Кроме того, депортированные калмыки часто стремились сообща строить бараки, которые, по устным свидетельствам, были «неказистыми»: «Они у нас, калмыки, жили за речкой — „Шанхай". Дома были очень низенькими, и они строили бараками» (Е. И. Симонова). Интересно, что старожилы не говорили об обособлении немцев и украинцев, которые не стремились отселяться от русских.
Закреплению расселения по этническому принципу внутри сел способствовали и такие устойчивые этнические константы, как бытовая и праздничная культура. Так, жители Урожайного вспоминают, что «армяне свои круга танцевали, молдаване - свои... а калмыки ходили по защитке» (М. Д. Кожемякина).

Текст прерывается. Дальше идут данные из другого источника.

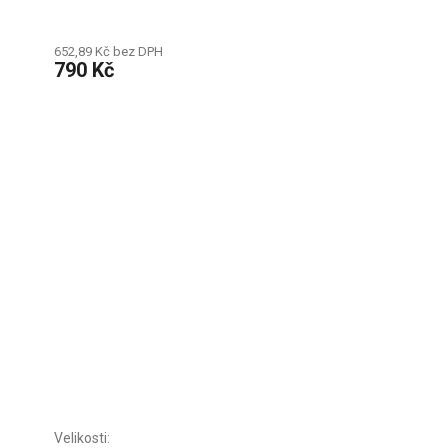
652,89 Kč bez DPH
790 Kč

В результате политика принудительного расселения фактически завершилась в алтайской деревне дифференциацией ряда народов по этническим районам и краям поселений.
В основе адаптации этнических переселенцев на новом месте лежала этносоциальная память депортантов, свойственная тому народу, к которому они принадлежали. Как об этом пишет знаток биографического метода Е. Ю. Мещерякова, «неосознанность подчинению определенным социальным правилам в повседневной жизни отражает парадоксальную структуру субъективных действий. Человек выражает в своих действиях больше смысла, чем субъективно полагает» [4, с. 7]. В этом смысле устные источники являются базой для изучения ментальности (как «способности психики индивида»), этнических представителей в поликультурной среде или в условиях дисперсного расселения и форм их социального поведения.